__WORK INSTRUCTION 1__: Can you turn the text read from the pictured page in the rows below into a Markdown table with the columns Nr and Line, one numbered line per table row, skipping blank lines and leaving out the picture?

__TEXT SEGMENT__:
18) There are anime-themed photo booths that optimize your skin, make your legs skinnier and enlarge your eyes.

19) JICA (Japanese International Cooperation Agency) tries to save Pacific islanders by stimulating the growth of coral sand, i.e. to outgrow the rising sea level.

20) There are diaper changing tables in men’s restrooms in the prestigious Keio University.

21) Helmut Schmidt enjoys great respect from our Japanese economics lecturer.

22) „There are two chickens in the garden.“ translates to “Niwa niwa niwa niwa torigairu.”

23) Chocolate and KitKat may have green tea in it.

24) „Security“ is the Japanese word of the year.

25) On inner-Japanese flights you are encouraged to put liquids in the carry-on instead of the checked baggage to avoid leakage.

26) The governor of the Saga Prefecture on the south-western island of Japan has a confusing amount of phones, with all of which he takes pictures with the exchange students.

27) Arita, the porcelain capital of Japan (or even east Asia) is the sister city of Meißen, the german (or even European) capital of porcelain. In comparison to their German counterpart, the Japanese porcelain artists are not afraid to develop new patterns and products.

28) When drinking out of a €400+ cup, you think only about not breaking it and certainly not about the tea.

29) Instead of saying “bon appetite“, you thank for your food. That includes saying thanks to the individual cow that ended up on your plate.

__RECORDS SHOWN__:
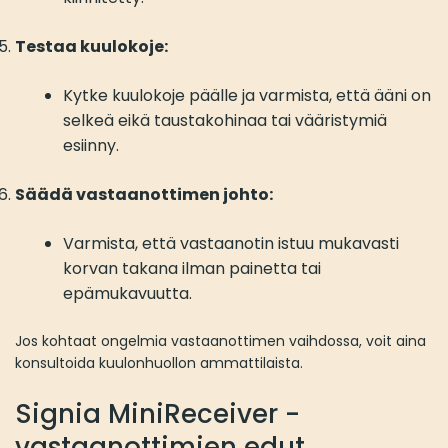
Testaa kuulokoje:
Kytke kuulokoje päälle ja varmista, että ääni on
selkeä eikä taustakohinaa tai vääristymiä
esiinny.
Säädä vastaanottimen johto:
Varmista, että vastaanotin istuu mukavasti
korvan takana ilman painetta tai
epämukavuutta.
Jos kohtaat ongelmia vastaanottimen vaihdossa, voit aina
konsultoida kuulonhuollon ammattilaista.
Signia MiniReceiver -
vastaanottimien edut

__WORK INSTRUCTION 2__: Could you set down the passage of the list of facts about Japan from "26) The governor" up to and including "patterns and products." word for word?

__YOUR SOLUTION 1__:
| Nr | Line |
|---|---|
| 1 | Testaa kuulokoje: |
| 2 | Kytke kuulokoje päälle ja varmista, että ääni on |
| 3 | selkeä eikä taustakohinaa tai vääristymiä |
| 4 | esiinny. |
| 5 | Säädä vastaanottimen johto: |
| 6 | Varmista, että vastaanotin istuu mukavasti |
| 7 | korvan takana ilman painetta tai |
| 8 | epämukavuutta. |
| 9 | Jos kohtaat ongelmia vastaanottimen vaihdossa, voit aina |
| 10 | konsultoida kuulonhuollon ammattilaista. |
| 11 | Signia MiniReceiver - |
| 12 | vastaanottimien edut |

__YOUR SOLUTION 2__:
26) The governor of the Saga Prefecture on the south-western island of Japan has a confusing amount of phones, with all of which he takes pictures with the exchange students.

27) Arita, the porcelain capital of Japan (or even east Asia) is the sister city of Meißen, the german (or even European) capital of porcelain. In comparison to their German counterpart, the Japanese porcelain artists are not afraid to develop new patterns and products.